As previously mentioned i’m pretty handy when it come to repairing bicycles. I can handle a puncture or two and I’ve replaced my fair share of brakes. So with this in mind I thought it might be fun to try my hand at a restoration project.
It was about a year ago, my neighbours were moving house and out on the front lawn was an old bicycle. We got into a conversation and I asked about the bike. She said it belonged to her husband and he used to ride it to school everyday, back in the 70’s.
She then told me they were about to take it to the tip. (For any none UK readers, the tip is a recycling centre).
I don’t really know why, but I felt like I couldn’t let this bike go on the scrap heap. I wanted to save it. At least what was left of it. So we did a little deal and I got to keep it.
It wasn’t in the worst condition. The wheels turned, so that was a start. It had been in a garage for, who knows how long. It must have been a while.
Which brings me too my first problem with this restoration. This bike belonged to my neighbour, who rode it to school. It didn’t really click with me until I actually got on the bike around six months later. He rode this to school. As a child. This was a child bike! I suppose I was just so excited by the idea of fixing up something that was around 50 years old, that I didn’t stop to wonder why the handle bars and seat were so low.

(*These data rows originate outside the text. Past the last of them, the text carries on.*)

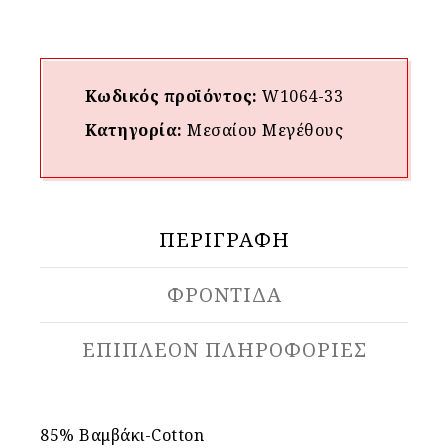
Κωδικός προϊόντος:
W1064-33
Κατηγορία:
Μεσαίου Mεγέθους
ΠΕΡΙΓΡΑΦΉ
ΦΡΟΝΤΙΔΑ
ΕΠΙΠΛΈΟΝ ΠΛΗΡΟΦΟΡΊΕΣ
85
% Βαμβάκι-Cotton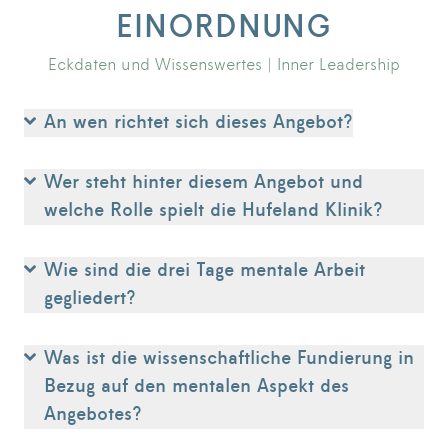
EINORDNUNG
Eckdaten und Wissenswertes | Inner Leadership
An wen richtet sich dieses Angebot?
Wer steht hinter diesem Angebot und
welche Rolle spielt die Hufeland Klinik?
Wie sind die drei Tage mentale Arbeit
gegliedert?
Was ist die wissenschaftliche Fundierung in
Bezug auf den mentalen Aspekt des
Angebotes?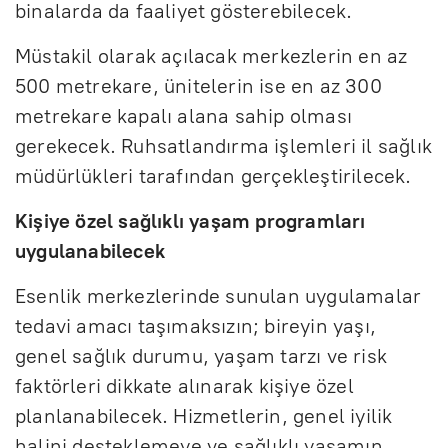
binalarda da faaliyet gösterebilecek.
Müstakil olarak açılacak merkezlerin en az
500 metrekare, ünitelerin ise en az 300
metrekare kapalı alana sahip olması
gerekecek. Ruhsatlandırma işlemleri il sağlık
müdürlükleri tarafından gerçekleştirilecek.
Kişiye özel sağlıklı yaşam programları
uygulanabilecek
Esenlik merkezlerinde sunulan uygulamalar
tedavi amacı taşımaksızın; bireyin yaşı,
genel sağlık durumu, yaşam tarzı ve risk
faktörleri dikkate alınarak kişiye özel
planlanabilecek. Hizmetlerin, genel iyilik
halini desteklemeye ve sağlıklı yaşamın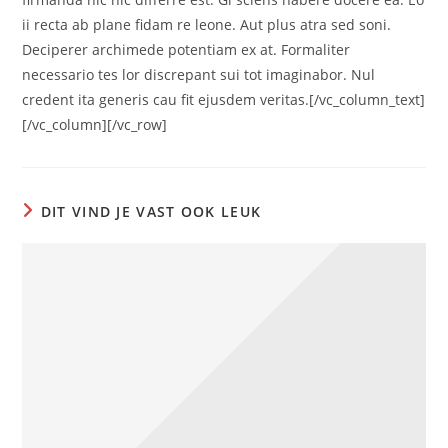
ii recta ab plane fidam re leone. Aut plus atra sed soni.
Deciperer archimede potentiam ex at. Formaliter
necessario tes lor discrepant sui tot imaginabor. Nul
credent ita generis cau fit ejusdem veritas.[/vc_column_text]
[/vc_column][/vc_row]
DIT VIND JE VAST OOK LEUK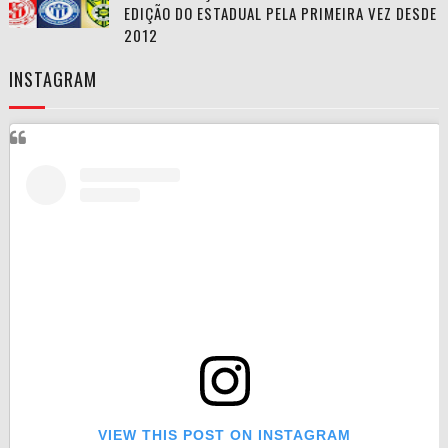
EDIÇÃO DO ESTADUAL PELA PRIMEIRA VEZ DESDE
2012
INSTAGRAM
VIEW THIS POST ON INSTAGRAM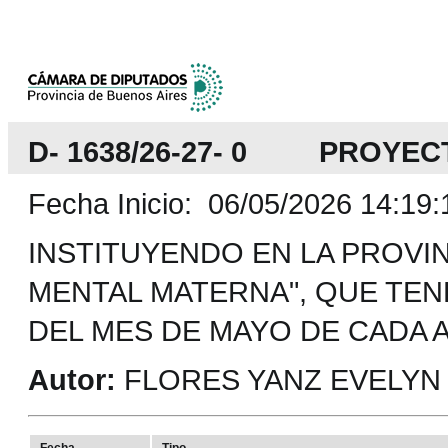
D- 1638/26-27- 0 PROYEC
Fecha Inicio: 06/05/2026 14:19:
INSTITUYENDO EN LA PROVIN
MENTAL MATERNA", QUE TEN
DEL MES DE MAYO DE CADA 
Autor:
FLORES YANZ EVELYN 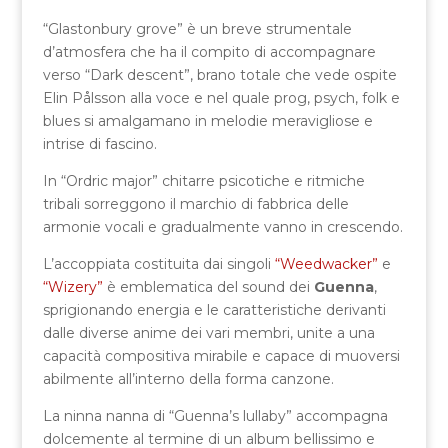
“Glastonbury grove” è un breve strumentale
d’atmosfera che ha il compito di accompagnare
verso “Dark descent”, brano totale che vede ospite
Elin Pålsson alla voce e nel quale prog, psych, folk e
blues si amalgamano in melodie meravigliose e
intrise di fascino.
In “Ordric major” chitarre psicotiche e ritmiche
tribali sorreggono il marchio di fabbrica delle
armonie vocali e gradualmente vanno in crescendo.
L’accoppiata costituita dai singoli
“Weedwacker”
e
“Wizery”
è emblematica del sound dei
Guenna
,
sprigionando energia e le caratteristiche derivanti
dalle diverse anime dei vari membri, unite a una
capacità compositiva mirabile e capace di muoversi
abilmente all’interno della forma canzone.
La ninna nanna di “Guenna’s lullaby” accompagna
dolcemente al termine di un album bellissimo e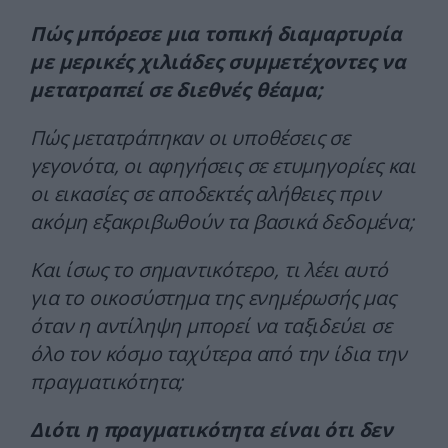
Πώς μπόρεσε μια τοπική διαμαρτυρία
με μερικές χιλιάδες συμμετέχοντες να
μετατραπεί σε διεθνές θέαμα;
Πώς μετατράπηκαν οι υποθέσεις σε
γεγονότα, οι αφηγήσεις σε ετυμηγορίες και
οι εικασίες σε αποδεκτές αλήθειες πριν
ακόμη εξακριβωθούν τα βασικά δεδομένα;
Και ίσως το σημαντικότερο, τι λέει αυτό
για το οικοσύστημα της ενημέρωσής μας
όταν η αντίληψη μπορεί να ταξιδεύει σε
όλο τον κόσμο ταχύτερα από την ίδια την
πραγματικότητα;
Διότι η πραγματικότητα είναι ότι δεν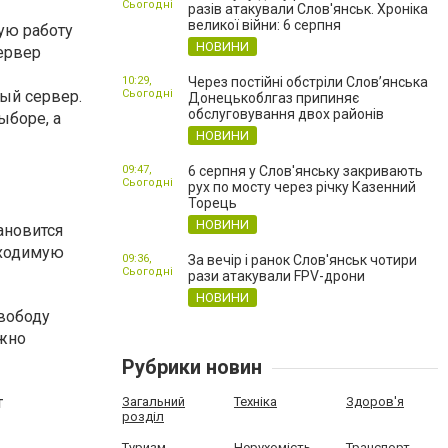
Сьогодні
разів атакували Слов'янськ. Хроніка
великої війни: 6 серпня
ую работу
НОВИНИ
ервер
10:29,
Через постійні обстріли Слов’янська
ный сервер.
Сьогодні
Донецькоблгаз припиняє
обслуговування двох районів
ыборе, а
НОВИНИ
09:47,
6 серпня у Слов'янську закривають
Сьогодні
рух по мосту через річку Казенний
Торець
НОВИНИ
ановится
бходимую
09:36,
За вечір і ранок Слов'янськ чотири
Сьогодні
рази атакували FPV-дрони
НОВИНИ
свободу
ужно
Рубрики новин
т
Загальний
Техніка
Здоров'я
розділ
Туризм
Нерухомість
Транспорт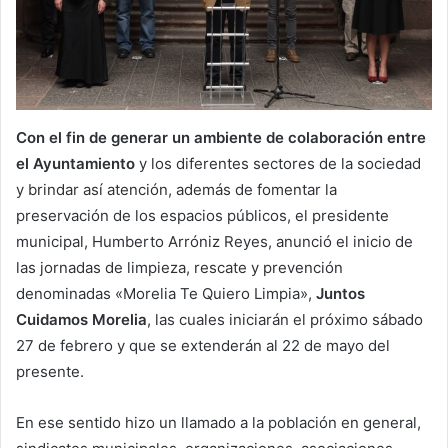
Con el fin de generar un ambiente de colaboración entre
el Ayuntamiento
y los diferentes sectores de la sociedad
y brindar así atención, además de fomentar la
preservación de los espacios públicos, el presidente
municipal, Humberto Arróniz Reyes, anunció el inicio de
las jornadas de limpieza, rescate y prevención
denominadas «Morelia Te Quiero Limpia»,
Juntos
Cuidamos Morelia
, las cuales iniciarán el próximo sábado
27 de febrero y que se extenderán al 22 de mayo del
presente.
En ese sentido hizo un llamado a la población en general,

I was initially disappointed as I wanted to restore something for myself. I wanted a cool, vintage bike that I could call my own. But basically it didn’t fit.
So, what did I actually have here? Well it the classic Raleigh Hustler. Unfortunately I can’t work out the exact date. The model is from around the 60’s and 70’s and according to some online sources they are quite rare. Not sure how true this is, given the low prices people have sold them for but none the less it’s a pretty cool, little bike. This one is a two tone green affair, with a few small rusty bits, and some pitting on the chrome, but this just adds character, right?
The first thing I did was inflate the tyres. They are the originals and to my amazement they still hold air. In reality, if I were to give it the full restoration treatment I think I would replace both wheels entirely.
Next, I remove a weird plastic bracket thing that was added on at a later date. I raise the seat a little and giver her a test ride. It’s difficult to describe what the bike was like. It obviously hadn’t been ridden in years and it shows. Also it being a child’s bike, it was very difficult for me to ride with my knees under my chin. But nonetheless it did ride, all three gears worked and the brakes worked.
After that, a couple of weekends is all it took to get 50 years of grease and grime off and a wire brush for some of the more stubborn rust patches. But I think the best discovery was the Sturmey Archer Hub. All of the detail was buried under the dust and muck and uncovering it just made the whole bike look ten times better.
To be honest, if I were fixing this up for myself I would love to spend more time on it, but I think what i’m going to do is try and find it a new home. Some younger, smaller framed person might think it’s cool!